■ PROMPT: Your answer must be the exact lines below, starting with the line with "bowl: none [69,286,145,344]" and going on through the line with "home mirror: none", both included, with no pictures.

■ Indoor scene change data:
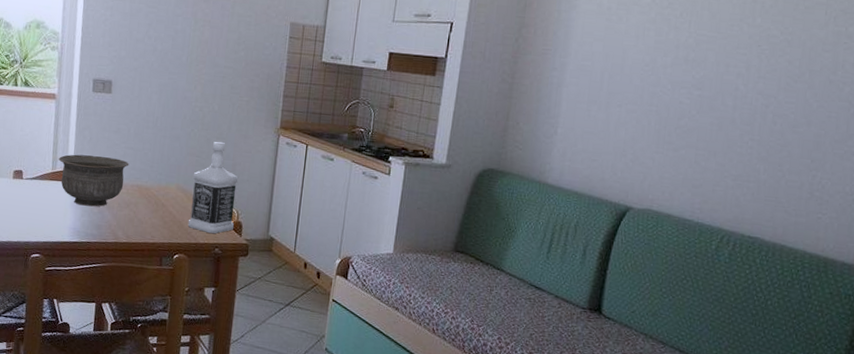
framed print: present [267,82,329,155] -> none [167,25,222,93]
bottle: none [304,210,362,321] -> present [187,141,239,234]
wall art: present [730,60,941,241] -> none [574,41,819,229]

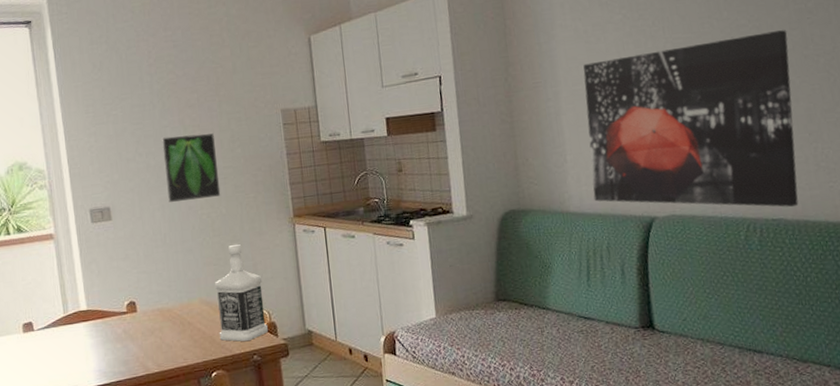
bowl: present [59,154,129,207] -> none [69,286,145,344]
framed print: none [167,25,222,93] -> present [162,133,221,202]
wall art: none [574,41,819,229] -> present [583,30,799,207]

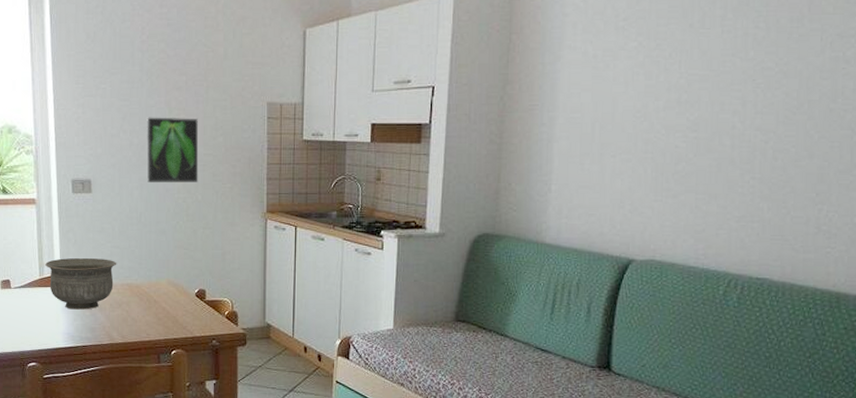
bowl: none [69,286,145,344] -> present [45,258,117,310]
bottle: present [214,244,268,342] -> none [182,231,229,326]
wall art: present [583,30,799,207] -> none [572,78,817,267]

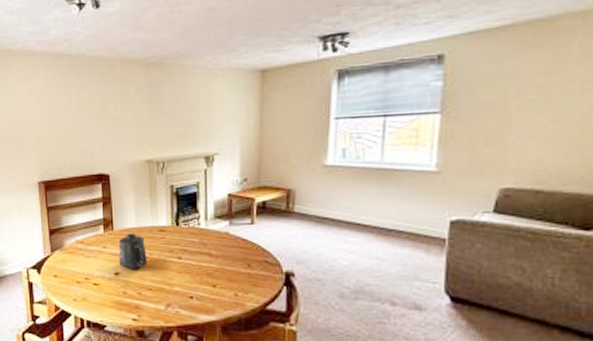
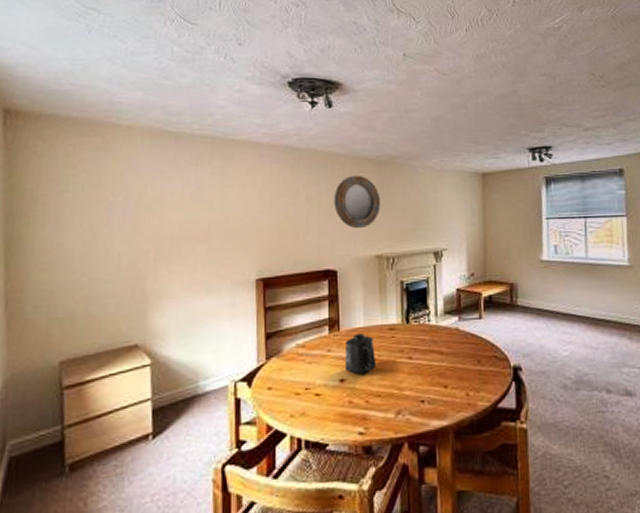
home mirror: none [104,78,150,134] -> present [334,175,381,229]

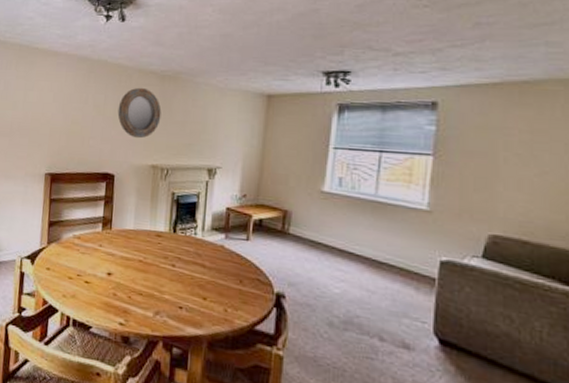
mug: present [344,333,376,374] -> none [112,234,142,272]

■ OUTPUT OF THE TASK:
bowl: none [69,286,145,344] -> present [45,258,117,310]
bottle: present [214,244,268,342] -> none [182,231,229,326]
wall art: present [583,30,799,207] -> none [572,78,817,267]

home mirror: none [104,78,150,134] -> present [334,175,381,229]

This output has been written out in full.